Tous les feux de l'actualité sont tournés vers nous en ce moment. Il aura fallu du temps certes, et c'est un peu tard, mais l'opportunité qui se présente actuellement est unique.
Rater cette occasion serait impardonnable.
Alors, plutôt que d'annuler les événements les uns après les autres et s'empêcher ainsi la rencontre avec le public, rendez-vous sur tous les lieux de spectacles, sur tous les festivals pour des actions fortes, pour des prises de parole engagées... au devant des centaines de milliers de spectateurs partout en France, au devant des micros et des caméras de télé...
Que cela soit une parole militante, dénonciatrice, politique dans le bon sens du terme.
Les gens qui réfléchissent ont la RESPONSABILITE et le DEVOIR d'ouvrir leur gueule ! Bien plus que des amuseurs publics ou des marchands de rêve, le rôle de l'artiste doit être d'aider à développer une conscience collective, et maintenant plus que jamais.
Maintenant parce qu'il y a urgence. Et maintenant parce qu'il faut profiter de cette tribune que nous offrent les médias (avant que cela ne s'essouffle avec le temps, comme tout le
reste)."
C'est un peu vrai aussi, c'est peut-être un peu optimiste, parce qu'avoir la parole est une chose, être entendu en est une autre, ça fait un moment qu'on essaie de dire tout ça. Cela dit, pas avec autant de visibilité qu'aujourd'hui.

Quoi qu'il en soit, j'ai du mal à envisager de ne pas jouer du tout, que ce soit pour ce que j'ai à dire (ma meilleure arme est quand même mes chansons), pour le public, ou pour ma survie immédiate et future. Par contre, se relayer quand on ne joue pas, par exemple sur une occupation de lieu symbolique, ou annuler une (des) journée entière pour tout bloquer (pourquoi pas le 14 Juillet, y'a des officiels et des défilés et des télés partout), ça me semble non seulement faisable, mais en plus organisable grâce à la coordination que peut peut-être assurer l'asso "public off".
Depuis l'AG, on semble s'orienter vers certaines représentations gratuites (première en particulier), rendez-vous symbolique quotidien (ville bouchée à heure fixe par les artistes couchés dans la rue), et du plus "musclé" encore pas décidé, toutes les troupes ne sont pas sur place.
Quant au laïus avant ou après chaque spectacle, que nous faisons partout depuis un moment, ça me paraît peu réalisable à Avignon justement, devant des gens qui voient plusieurs spectacles par jour pendant plusieurs jours (sauf volonté de débat du public, on peut proposer un temps pour ça).

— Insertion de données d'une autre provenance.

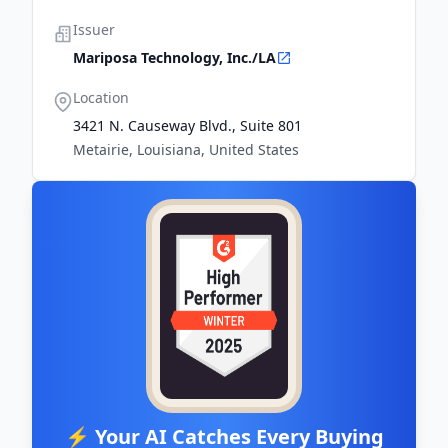
Issuer
Mariposa Technology, Inc./LA
Location
3421 N. Causeway Blvd., Suite 801
Metairie, Louisiana, United States
⚡ Your AI Catches Every Buying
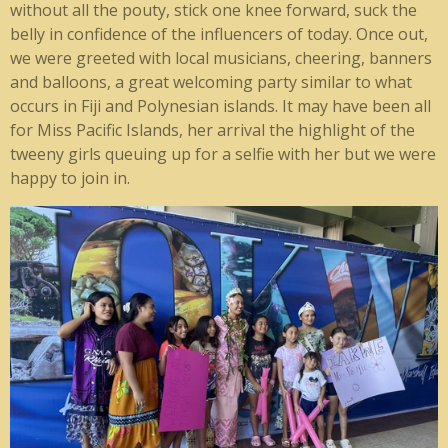
without all the pouty, stick one knee forward, suck the
belly in confidence of the influencers of today. Once out,
we were greeted with local musicians, cheering, banners
and balloons, a great welcoming party similar to what
occurs in Fiji and Polynesian islands. It may have been all
for Miss Pacific Islands, her arrival the highlight of the
tweeny girls queuing up for a selfie with her but we were
happy to join in.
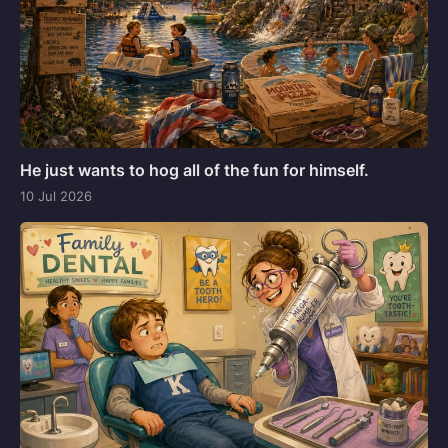
He just wants to hog all of the fun for himself.
10 Jul 2026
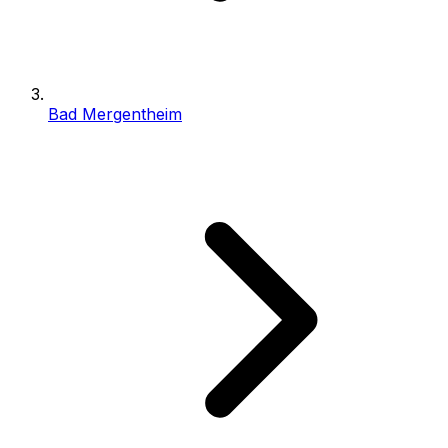
Bad Mergentheim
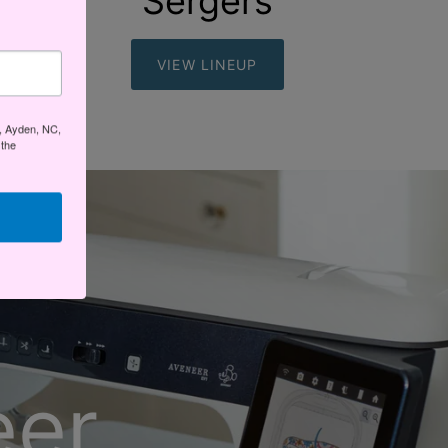
Sergers
VIEW LINEUP
t, Ayden, NC,
 the
eer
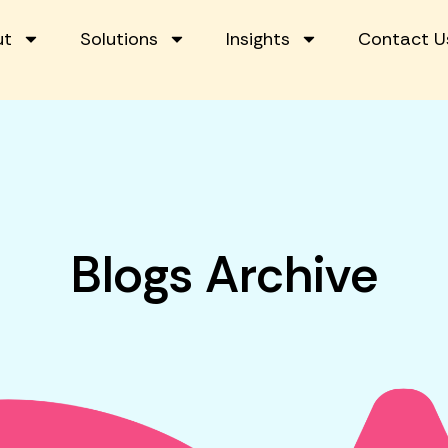
ut
Solutions
Insights
Contact U
Blogs Archive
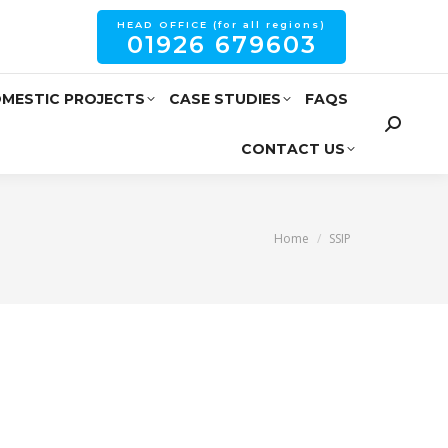
HEAD OFFICE (for all regions)
01926 679603
MESTIC PROJECTS
CASE STUDIES
FAQS
CONTACT US
You are here:
Home
SSIP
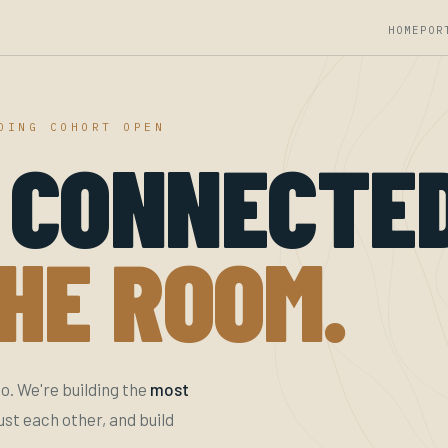
HOME
POR
DING COHORT OPEN
 CONNECTE
HE ROOM.
o. We're building the
most
t each other, and build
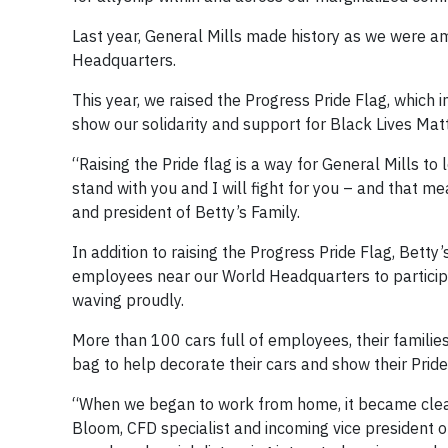
Last year, General Mills made history as we were am
Headquarters.
This year, we raised the Progress Pride Flag, which
show our solidarity and support for Black Lives Mat
“Raising the Pride flag is a way for General Mills to
stand with you and I will fight for you – and that
and president of Betty’s Family.
In addition to raising the Progress Pride Flag, Bett
employees near our World Headquarters to participat
waving proudly.
More than 100 cars full of employees, their familie
bag to help decorate their cars and show their Pride
“When we began to work from home, it became clear t
Bloom, CFD specialist and incoming vice president of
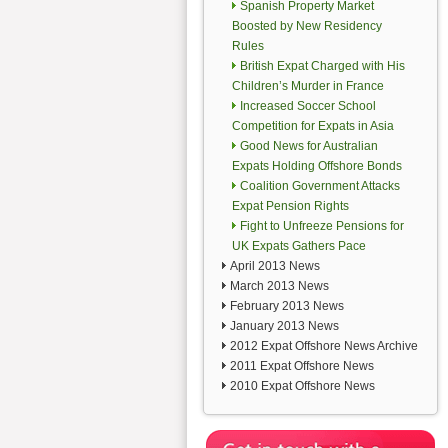
Spanish Property Market
Boosted by New Residency
Rules
British Expat Charged with His
Children’s Murder in France
Increased Soccer School
Competition for Expats in Asia
Good News for Australian
Expats Holding Offshore Bonds
Coalition Government Attacks
Expat Pension Rights
Fight to Unfreeze Pensions for
UK Expats Gathers Pace
April 2013 News
March 2013 News
February 2013 News
January 2013 News
2012 Expat Offshore News Archive
2011 Expat Offshore News
2010 Expat Offshore News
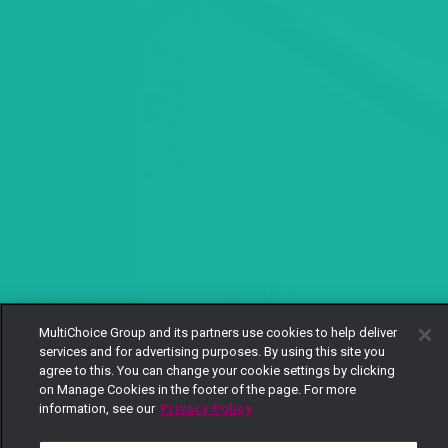
MultiChoice Group and its partners use cookies to help deliver
services and for advertising purposes. By using this site you
agree to this. You can change your cookie settings by clicking
on Manage Cookies in the footer of the page. For more
information, see our
Privacy Policy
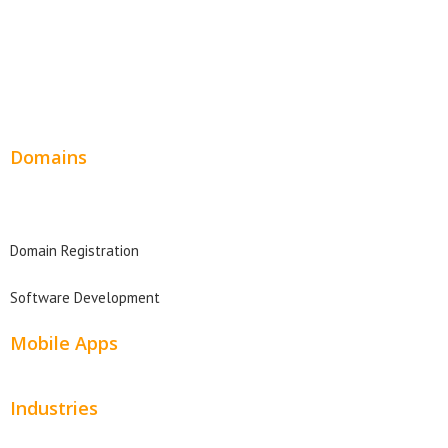
Service Websites
Wordpress Web Design
Website Design Pricing
Domains
Domain Search
Domain Registration
Software Development
Mobile Apps
Industries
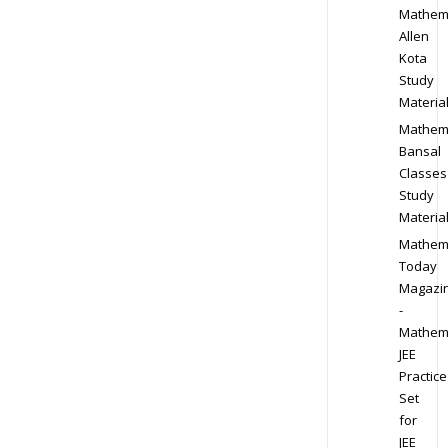
Mathem
Allen
Kota
Study
Materia
Mathem
Bansal
Classes
Study
Materia
Mathem
Today
Magazi
-
Mathem
JEE
Practice
Set
for
JEE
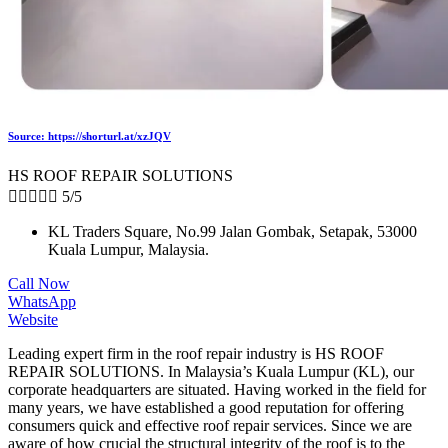
Source: https://shorturl.at/xzJQV
HS ROOF REPAIR SOLUTIONS





5/5
KL Traders Square, No.99 Jalan Gombak, Setapak, 53000
Kuala Lumpur, Malaysia.
Call Now
WhatsApp
Website
Leading expert firm in the roof repair industry is HS ROOF
REPAIR SOLUTIONS. In Malaysia’s Kuala Lumpur (KL), our
corporate headquarters are situated. Having worked in the field for
many years, we have established a good reputation for offering
consumers quick and effective roof repair services. Since we are
aware of how crucial the structural integrity of the roof is to the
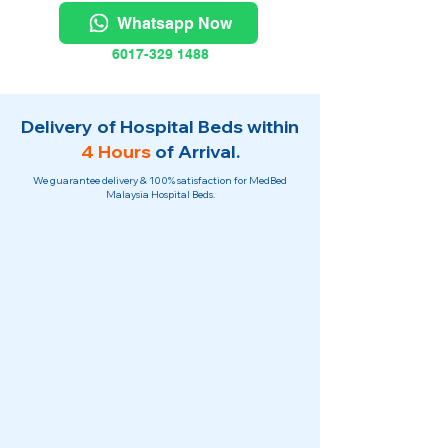
Whatsapp Now
6017-329 1488
Delivery of Hospital Beds within
4 Hours
of Arrival.
We guarantee delivery & 100% satisfaction for MedBed
Malaysia Hospital Beds.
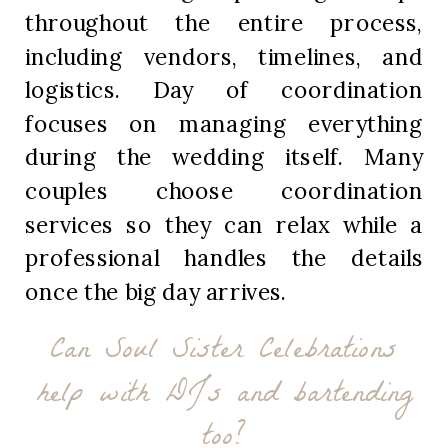
throughout the entire process,
including vendors, timelines, and
logistics. Day of coordination
focuses on managing everything
during the wedding itself. Many
couples choose coordination
services so they can relax while a
professional handles the details
once the big day arrives.
Can Soul Sister Celebrations
help with DJs and bartending
too?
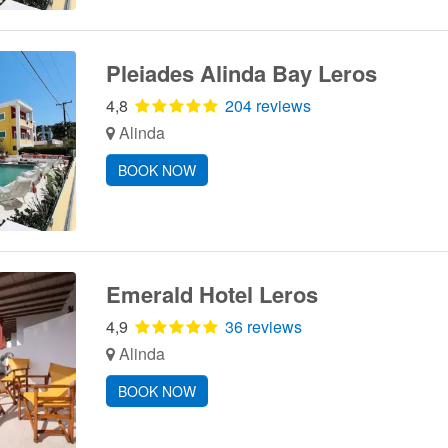
Pleiades Alinda Bay Leros
4,8
204 reviews
Alinda
BOOK NOW
Emerald Hotel Leros
4,9
36 reviews
Alinda
BOOK NOW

Si une réelle organisation militante se fait, on peut par contre les en informer et les tenir au courant de où et comment ils peuvent être utiles (ce qui est souvent leur demande d'ailleurs, ils se sentent solidaires MAIS démunis).
Voilà, je crois avoir fait le tour de ce qui me semblait important à débattre, et pour ma part j'aurai un peu la même démarche que Foulquier aux Francofolies : Il ne prend pas la responsabilité d'annuler son festival (car 65% de fonds propres donc si annulation, dépôt de bilan des franco), mais acceptera s'il doit être annulé, en donnant la parole aux délégations, et n'ira pas pleurnicher à la télé. Idem pour moi selon la décision collective qui sera prise.